→ What this exercise asks
[a] In the passage on H⁺-ATPase subunit isoforms, which domain hydrolyzes ATP?
[b] Extend the passage on H⁺-ATPase subunit isoforms, picking up after its final sentence.

→ Provided passage
▼▼▼

The general structure of H⁺-ATPases comprises two functional sectors, V₁ and V₀. The peripheral V₁ domain hydrolyzes ATP, providing the energy for H⁺ transport across the integral membrane V₀ domain. The complete identity of all the pump components has yet to be elucidated, but the structural model put forward by Nishi and Forgac (2002), which is based on studies of H⁺-ATPases from various sources, suggests that there are at least 13 different subunits. In this model, as depicted schematically in Fig. 1, the V₁ domain comprises subunits A–H, in a proposed stoichiometry of A₃B₃C₁D₁E₁F₁G₂H₁, while V₀ contains five subunits in a possible complex of a₁d₁c″₁(c, c′)₆. Whether an ortholog of the c′ subunit exists in mammals is currently unclear (Smith, Borthwick and Karet, unpublished observations).

In a variety of species, a number of subunits have been shown to have multiple isoforms encoded by different genes, including the B, E, G and a subunits (Nelson et al., 1992, Crider et al., 1997, Smith et al., 2001, Imai-Senga et al., 2002) (it must be noted that the two previously reported bovine H subunit isoforms are in fact splice variants of the same gene (Zhou et al., 1998)). The existence of different subunit isoforms may play an important role in the localization and activity of proton pumps in specific cell types and subcellular compartments. Indeed, it is possible that each type of proton pump has its own unique subunit identity.

In support of this hypothesis, the proton pumps expressed at high density at the cell surface of intercalated cells in the distal nephron have been found to contain the predominantly kidney-expressed B1 and a4 isoforms of the B and a subunits, respectively (Nelson et al., 1992, Smith et al., 2000). Notably, the renal cell surface B1 and the ubiquitously expressed (and usually intracellular) B2 isoforms differ at their C-termini, in a manner predicted to affect membrane targeting (Breton et al., 2000). Furthermore, it appears that the B2 subunit cannot substitute for B1 at the intercalated cell surface, since we have shown that mutations in the B1-encoding ATP6V1B1 gene cause the syndrome of recessive distal renal tubular acidosis with sensorineural hearing loss (dRTA with SNHL) (Karet et al., 1999). This disorder results in severe metabolic acidosis, accompanied by disturbances of potassium balance, urinary calcium solubility, bone physiology and growth (Batlle et al., 2001). Likewise, mutations in the ATP6V0A4 gene, encoding the a4 subunit, cause recessive dRTA (Smith et al., 2000) and therefore the presence of this particular a subunit isoform also appears to be essential for normal functioning of the specialized H⁺-ATPases found at the cell surface in the distal nephron. In a similar vein, it has recently been shown that the osteoclast-specific a3 subunit is essential for the maintenance of normal bone turnover in both mouse and human (Li et al., 1999, Frattini et al., 2000).

▲▲▲

(Collected data)
▼▼▼

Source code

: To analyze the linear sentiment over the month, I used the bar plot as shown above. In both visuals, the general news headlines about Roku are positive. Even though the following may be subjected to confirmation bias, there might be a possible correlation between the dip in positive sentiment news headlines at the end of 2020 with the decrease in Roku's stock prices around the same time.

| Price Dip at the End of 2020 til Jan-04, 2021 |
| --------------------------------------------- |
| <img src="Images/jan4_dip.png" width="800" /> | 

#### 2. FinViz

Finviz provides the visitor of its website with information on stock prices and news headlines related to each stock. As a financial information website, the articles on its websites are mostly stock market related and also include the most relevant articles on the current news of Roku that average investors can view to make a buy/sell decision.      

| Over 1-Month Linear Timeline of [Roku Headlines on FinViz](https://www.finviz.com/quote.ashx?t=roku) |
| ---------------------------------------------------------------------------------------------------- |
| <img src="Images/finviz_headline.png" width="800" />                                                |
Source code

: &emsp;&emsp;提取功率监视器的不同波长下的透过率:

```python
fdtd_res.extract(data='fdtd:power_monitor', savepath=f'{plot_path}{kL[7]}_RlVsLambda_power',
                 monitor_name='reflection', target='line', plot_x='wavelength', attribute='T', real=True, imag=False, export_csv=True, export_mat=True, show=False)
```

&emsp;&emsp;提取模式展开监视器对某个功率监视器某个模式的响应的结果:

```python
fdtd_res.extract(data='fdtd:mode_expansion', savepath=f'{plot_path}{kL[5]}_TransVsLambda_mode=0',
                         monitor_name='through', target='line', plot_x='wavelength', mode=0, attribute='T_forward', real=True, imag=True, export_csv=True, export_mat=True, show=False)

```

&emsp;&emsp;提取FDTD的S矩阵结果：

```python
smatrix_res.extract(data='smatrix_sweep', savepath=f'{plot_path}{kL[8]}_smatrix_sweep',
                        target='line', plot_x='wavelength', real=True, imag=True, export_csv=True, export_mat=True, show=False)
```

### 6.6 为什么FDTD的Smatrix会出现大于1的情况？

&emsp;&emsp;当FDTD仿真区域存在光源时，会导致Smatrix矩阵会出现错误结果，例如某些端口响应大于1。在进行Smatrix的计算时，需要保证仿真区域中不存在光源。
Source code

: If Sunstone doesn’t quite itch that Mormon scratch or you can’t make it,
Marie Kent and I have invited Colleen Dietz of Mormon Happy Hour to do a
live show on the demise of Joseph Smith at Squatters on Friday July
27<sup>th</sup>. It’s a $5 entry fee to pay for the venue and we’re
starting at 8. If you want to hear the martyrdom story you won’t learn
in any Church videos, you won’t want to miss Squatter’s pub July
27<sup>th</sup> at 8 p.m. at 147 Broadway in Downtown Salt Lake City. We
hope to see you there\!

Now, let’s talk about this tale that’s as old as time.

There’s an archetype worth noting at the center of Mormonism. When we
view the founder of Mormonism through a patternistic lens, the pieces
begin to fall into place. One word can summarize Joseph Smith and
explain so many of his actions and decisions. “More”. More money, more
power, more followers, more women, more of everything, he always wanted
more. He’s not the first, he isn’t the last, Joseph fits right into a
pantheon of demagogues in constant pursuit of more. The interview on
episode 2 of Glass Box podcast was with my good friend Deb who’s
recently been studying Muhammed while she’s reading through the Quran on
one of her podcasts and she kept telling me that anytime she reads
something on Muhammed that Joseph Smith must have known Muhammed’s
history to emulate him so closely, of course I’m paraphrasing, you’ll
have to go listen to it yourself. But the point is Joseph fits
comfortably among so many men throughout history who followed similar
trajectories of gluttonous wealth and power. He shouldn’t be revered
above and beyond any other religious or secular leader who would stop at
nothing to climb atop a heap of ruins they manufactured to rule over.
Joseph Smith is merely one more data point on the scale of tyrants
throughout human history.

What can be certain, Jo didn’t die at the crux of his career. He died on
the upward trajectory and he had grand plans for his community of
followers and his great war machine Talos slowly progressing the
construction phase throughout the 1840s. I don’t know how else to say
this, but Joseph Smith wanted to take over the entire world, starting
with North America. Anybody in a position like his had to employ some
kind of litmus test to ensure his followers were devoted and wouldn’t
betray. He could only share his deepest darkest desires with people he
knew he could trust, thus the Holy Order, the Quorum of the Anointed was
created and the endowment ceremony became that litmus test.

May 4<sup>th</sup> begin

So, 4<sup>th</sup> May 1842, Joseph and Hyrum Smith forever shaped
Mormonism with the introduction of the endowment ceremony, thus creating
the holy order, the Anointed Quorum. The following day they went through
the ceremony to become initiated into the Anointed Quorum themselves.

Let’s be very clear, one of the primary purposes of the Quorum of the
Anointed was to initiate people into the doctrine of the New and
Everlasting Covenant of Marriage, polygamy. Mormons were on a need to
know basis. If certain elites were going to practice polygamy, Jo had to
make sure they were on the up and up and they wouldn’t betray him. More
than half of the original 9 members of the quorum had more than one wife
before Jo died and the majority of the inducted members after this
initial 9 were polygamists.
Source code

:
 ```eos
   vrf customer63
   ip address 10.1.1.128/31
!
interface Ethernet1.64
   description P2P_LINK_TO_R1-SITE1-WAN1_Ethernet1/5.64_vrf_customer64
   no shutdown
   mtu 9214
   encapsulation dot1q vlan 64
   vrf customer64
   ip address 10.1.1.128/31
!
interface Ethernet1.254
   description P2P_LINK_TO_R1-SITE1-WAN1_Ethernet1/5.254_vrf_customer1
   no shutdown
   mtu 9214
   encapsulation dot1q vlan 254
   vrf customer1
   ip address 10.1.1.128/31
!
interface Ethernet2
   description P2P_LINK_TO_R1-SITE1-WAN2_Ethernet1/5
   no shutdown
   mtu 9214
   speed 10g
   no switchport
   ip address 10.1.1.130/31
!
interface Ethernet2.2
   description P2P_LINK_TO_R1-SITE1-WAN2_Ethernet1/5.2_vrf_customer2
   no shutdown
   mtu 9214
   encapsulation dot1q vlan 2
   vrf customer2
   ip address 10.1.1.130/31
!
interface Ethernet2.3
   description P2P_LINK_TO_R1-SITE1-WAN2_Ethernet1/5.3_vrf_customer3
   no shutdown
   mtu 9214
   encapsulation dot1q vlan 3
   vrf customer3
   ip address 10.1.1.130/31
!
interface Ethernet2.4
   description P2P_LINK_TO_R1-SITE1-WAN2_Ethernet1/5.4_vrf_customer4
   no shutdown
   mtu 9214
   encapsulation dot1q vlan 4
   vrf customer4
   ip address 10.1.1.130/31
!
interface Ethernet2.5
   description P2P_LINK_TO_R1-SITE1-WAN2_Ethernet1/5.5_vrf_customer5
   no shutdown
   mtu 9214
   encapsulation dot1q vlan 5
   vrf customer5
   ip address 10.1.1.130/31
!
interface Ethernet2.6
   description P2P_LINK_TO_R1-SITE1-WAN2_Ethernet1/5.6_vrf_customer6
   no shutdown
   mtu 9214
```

▲▲▲

→ Solved problems
[a] The peripheral V₁ domain hydrolyzes ATP.

[b]
Interestingly, a number of the recessive dRTA families that we have studied do not support linkage to either ATP6V1B1 or ATP6V0A4, and this implies the existence of at least one additional dRTA locus. We hypothesized that the identification of genes that encode further kidney-specific proton pump subunit isoforms would provide good candidate genes for dRTA, and might also provide new insights into proton pump structure and function in the kidney.

In this study, we report the identification and characterization of three genes that encode novel isoforms of the H⁺-ATPase C, G and d subunits in man. Since we have demonstrated that these genes are expressed in kidney and few other tissues, we have also assessed their candidacy as causative genes of recessive dRTA in our cohort of families that are unlinked to the two known disease loci.